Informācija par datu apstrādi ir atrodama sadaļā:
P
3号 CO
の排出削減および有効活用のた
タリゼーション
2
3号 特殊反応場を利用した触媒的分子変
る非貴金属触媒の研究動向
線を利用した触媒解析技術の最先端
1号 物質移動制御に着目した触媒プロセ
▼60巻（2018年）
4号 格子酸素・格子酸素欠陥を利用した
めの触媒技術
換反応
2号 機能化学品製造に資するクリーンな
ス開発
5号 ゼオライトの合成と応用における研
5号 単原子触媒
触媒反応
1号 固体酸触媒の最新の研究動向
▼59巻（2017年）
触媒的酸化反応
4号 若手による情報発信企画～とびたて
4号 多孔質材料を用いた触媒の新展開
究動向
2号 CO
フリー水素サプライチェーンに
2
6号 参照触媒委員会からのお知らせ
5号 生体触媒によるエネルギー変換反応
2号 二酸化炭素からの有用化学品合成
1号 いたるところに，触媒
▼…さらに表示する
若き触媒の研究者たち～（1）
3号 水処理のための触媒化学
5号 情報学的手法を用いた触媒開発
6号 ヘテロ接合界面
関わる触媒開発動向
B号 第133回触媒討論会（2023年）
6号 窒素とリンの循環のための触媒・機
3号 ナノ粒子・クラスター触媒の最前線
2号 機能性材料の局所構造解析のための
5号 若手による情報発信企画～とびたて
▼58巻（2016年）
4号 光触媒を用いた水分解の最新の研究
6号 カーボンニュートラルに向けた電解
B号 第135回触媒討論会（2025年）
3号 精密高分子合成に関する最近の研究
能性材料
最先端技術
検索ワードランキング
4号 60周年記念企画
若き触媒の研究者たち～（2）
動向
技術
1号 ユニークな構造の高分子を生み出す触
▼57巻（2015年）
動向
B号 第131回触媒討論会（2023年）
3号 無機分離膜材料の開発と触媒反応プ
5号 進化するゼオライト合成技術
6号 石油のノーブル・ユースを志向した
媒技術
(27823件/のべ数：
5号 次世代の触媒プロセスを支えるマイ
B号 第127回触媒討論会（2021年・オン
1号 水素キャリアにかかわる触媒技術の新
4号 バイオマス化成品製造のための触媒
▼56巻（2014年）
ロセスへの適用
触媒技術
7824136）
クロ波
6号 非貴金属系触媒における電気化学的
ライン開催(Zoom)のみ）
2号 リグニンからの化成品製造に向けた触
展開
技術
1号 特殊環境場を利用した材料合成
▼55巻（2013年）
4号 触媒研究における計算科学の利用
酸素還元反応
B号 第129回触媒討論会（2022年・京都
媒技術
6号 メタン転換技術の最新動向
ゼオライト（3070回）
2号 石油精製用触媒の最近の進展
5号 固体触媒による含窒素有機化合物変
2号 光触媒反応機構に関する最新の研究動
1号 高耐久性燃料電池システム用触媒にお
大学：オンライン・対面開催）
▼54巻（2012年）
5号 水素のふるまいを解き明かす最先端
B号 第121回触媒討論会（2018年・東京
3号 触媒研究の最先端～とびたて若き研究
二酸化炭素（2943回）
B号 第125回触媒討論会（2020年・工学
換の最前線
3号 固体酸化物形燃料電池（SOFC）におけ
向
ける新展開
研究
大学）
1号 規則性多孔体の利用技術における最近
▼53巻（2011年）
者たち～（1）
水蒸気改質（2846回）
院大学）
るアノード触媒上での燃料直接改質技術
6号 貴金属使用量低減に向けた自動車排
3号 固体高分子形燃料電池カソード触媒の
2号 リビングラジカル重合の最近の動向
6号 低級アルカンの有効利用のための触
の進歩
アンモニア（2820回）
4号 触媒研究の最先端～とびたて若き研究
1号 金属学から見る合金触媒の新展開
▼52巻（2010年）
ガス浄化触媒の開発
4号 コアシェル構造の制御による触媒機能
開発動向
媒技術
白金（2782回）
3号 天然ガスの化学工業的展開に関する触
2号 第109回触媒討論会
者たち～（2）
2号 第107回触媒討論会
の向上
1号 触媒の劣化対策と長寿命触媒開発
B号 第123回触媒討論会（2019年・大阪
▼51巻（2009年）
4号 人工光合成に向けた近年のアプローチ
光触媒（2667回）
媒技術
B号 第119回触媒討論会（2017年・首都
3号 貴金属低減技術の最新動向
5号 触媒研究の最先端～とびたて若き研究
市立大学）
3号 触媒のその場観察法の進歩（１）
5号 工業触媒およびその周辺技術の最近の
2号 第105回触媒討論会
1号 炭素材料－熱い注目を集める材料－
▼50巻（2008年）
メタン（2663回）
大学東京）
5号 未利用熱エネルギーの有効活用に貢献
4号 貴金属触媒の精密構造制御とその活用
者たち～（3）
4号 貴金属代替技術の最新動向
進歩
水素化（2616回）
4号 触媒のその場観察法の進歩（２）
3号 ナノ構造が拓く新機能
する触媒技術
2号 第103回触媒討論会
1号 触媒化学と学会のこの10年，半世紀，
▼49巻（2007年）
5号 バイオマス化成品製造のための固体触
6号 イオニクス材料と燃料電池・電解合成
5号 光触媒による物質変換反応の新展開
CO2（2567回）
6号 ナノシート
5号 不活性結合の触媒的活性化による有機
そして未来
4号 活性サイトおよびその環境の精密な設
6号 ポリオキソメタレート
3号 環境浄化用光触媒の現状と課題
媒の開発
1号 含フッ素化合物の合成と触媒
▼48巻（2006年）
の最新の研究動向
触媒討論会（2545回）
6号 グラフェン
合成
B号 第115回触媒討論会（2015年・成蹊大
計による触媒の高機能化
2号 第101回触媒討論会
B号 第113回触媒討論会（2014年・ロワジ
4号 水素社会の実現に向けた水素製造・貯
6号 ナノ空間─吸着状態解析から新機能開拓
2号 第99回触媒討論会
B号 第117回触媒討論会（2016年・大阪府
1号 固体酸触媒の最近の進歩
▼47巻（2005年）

--

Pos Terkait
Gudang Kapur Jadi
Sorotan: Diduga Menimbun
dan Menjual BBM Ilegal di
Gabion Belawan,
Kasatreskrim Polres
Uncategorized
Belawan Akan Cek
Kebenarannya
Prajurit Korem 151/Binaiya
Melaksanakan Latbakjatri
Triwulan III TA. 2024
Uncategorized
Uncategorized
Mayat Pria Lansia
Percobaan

» Work to be completed
Pick out every line in the records above that contains the string "触媒のその場観察法の進歩", and copy each one in full.

» Exercise output
3号 触媒のその場観察法の進歩（１）
4号 触媒のその場観察法の進歩（２）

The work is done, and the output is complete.